Set the entries down again exactly; none may be skipped.

## SOURCE INFORMATION
+++

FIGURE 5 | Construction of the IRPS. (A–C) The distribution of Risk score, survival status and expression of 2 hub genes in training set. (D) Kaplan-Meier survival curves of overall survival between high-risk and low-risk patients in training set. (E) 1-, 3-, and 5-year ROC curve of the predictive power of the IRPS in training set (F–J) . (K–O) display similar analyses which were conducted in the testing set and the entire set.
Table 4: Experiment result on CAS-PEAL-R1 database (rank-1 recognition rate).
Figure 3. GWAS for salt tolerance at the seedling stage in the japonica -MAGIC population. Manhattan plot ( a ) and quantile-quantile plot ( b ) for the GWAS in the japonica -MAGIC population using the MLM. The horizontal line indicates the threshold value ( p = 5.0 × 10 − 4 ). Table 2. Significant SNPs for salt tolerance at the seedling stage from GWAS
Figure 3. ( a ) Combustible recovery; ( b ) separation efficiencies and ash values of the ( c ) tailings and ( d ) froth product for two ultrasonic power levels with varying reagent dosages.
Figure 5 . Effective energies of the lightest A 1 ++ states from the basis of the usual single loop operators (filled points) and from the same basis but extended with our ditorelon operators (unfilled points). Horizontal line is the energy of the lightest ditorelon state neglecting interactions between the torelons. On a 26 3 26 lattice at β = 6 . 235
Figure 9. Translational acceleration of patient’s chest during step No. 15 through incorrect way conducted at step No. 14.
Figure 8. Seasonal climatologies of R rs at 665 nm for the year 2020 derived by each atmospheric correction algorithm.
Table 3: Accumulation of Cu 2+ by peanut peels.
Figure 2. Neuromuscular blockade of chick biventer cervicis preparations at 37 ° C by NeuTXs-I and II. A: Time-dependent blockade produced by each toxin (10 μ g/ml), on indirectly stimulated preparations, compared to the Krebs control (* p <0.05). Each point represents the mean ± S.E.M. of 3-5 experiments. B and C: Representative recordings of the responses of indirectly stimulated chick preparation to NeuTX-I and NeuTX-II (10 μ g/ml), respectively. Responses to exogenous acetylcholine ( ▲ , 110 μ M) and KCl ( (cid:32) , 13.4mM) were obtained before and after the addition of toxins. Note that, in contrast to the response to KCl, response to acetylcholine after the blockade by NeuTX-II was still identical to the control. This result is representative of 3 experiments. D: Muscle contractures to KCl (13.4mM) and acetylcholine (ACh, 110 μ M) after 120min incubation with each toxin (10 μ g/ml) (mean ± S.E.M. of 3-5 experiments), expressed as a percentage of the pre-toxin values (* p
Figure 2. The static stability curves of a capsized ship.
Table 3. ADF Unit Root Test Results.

+++

## TASK OUTPUT
FIGURE 5 | Construction of the IRPS. (A–C) The distribution of Risk score, survival status and expression of 2 hub genes in training set. (D) Kaplan-Meier survival curves of overall survival between high-risk and low-risk patients in training set. (E) 1-, 3-, and 5-year ROC curve of the predictive power of the IRPS in training set (F–J) . (K–O) display similar analyses which were conducted in the testing set and the entire set.
Table 4: Experiment result on CAS-PEAL-R1 database (rank-1 recognition rate).
Figure 3. GWAS for salt tolerance at the seedling stage in the japonica -MAGIC population. Manhattan plot ( a ) and quantile-quantile plot ( b ) for the GWAS in the japonica -MAGIC population using the MLM. The horizontal line indicates the threshold value ( p = 5.0 × 10 − 4 ). Table 2. Significant SNPs for salt tolerance at the seedling stage from GWAS
Figure 3. ( a ) Combustible recovery; ( b ) separation efficiencies and ash values of the ( c ) tailings and ( d ) froth product for two ultrasonic power levels with varying reagent dosages.
Figure 5 . Effective energies of the lightest A 1 ++ states from the basis of the usual single loop operators (filled points) and from the same basis but extended with our ditorelon operators (unfilled points). Horizontal line is the energy of the lightest ditorelon state neglecting interactions between the torelons. On a 26 3 26 lattice at β = 6 . 235
Figure 9. Translational acceleration of patient’s chest during step No. 15 through incorrect way conducted at step No. 14.
Figure 8. Seasonal climatologies of R rs at 665 nm for the year 2020 derived by each atmospheric correction algorithm.
Table 3: Accumulation of Cu 2+ by peanut peels.
Figure 2. Neuromuscular blockade of chick biventer cervicis preparations at 37 ° C by NeuTXs-I and II. A: Time-dependent blockade produced by each toxin (10 μ g/ml), on indirectly stimulated preparations, compared to the Krebs control (* p <0.05). Each point represents the mean ± S.E.M. of 3-5 experiments. B and C: Representative recordings of the responses of indirectly stimulated chick preparation to NeuTX-I and NeuTX-II (10 μ g/ml), respectively. Responses to exogenous acetylcholine ( ▲ , 110 μ M) and KCl ( (cid:32) , 13.4mM) were obtained before and after the addition of toxins. Note that, in contrast to the response to KCl, response to acetylcholine after the blockade by NeuTX-II was still identical to the control. This result is representative of 3 experiments. D: Muscle contractures to KCl (13.4mM) and acetylcholine (ACh, 110 μ M) after 120min incubation with each toxin (10 μ g/ml) (mean ± S.E.M. of 3-5 experiments), expressed as a percentage of the pre-toxin values (* p
Figure 2. The static stability curves of a capsized ship.
Table 3. ADF Unit Root Test Results.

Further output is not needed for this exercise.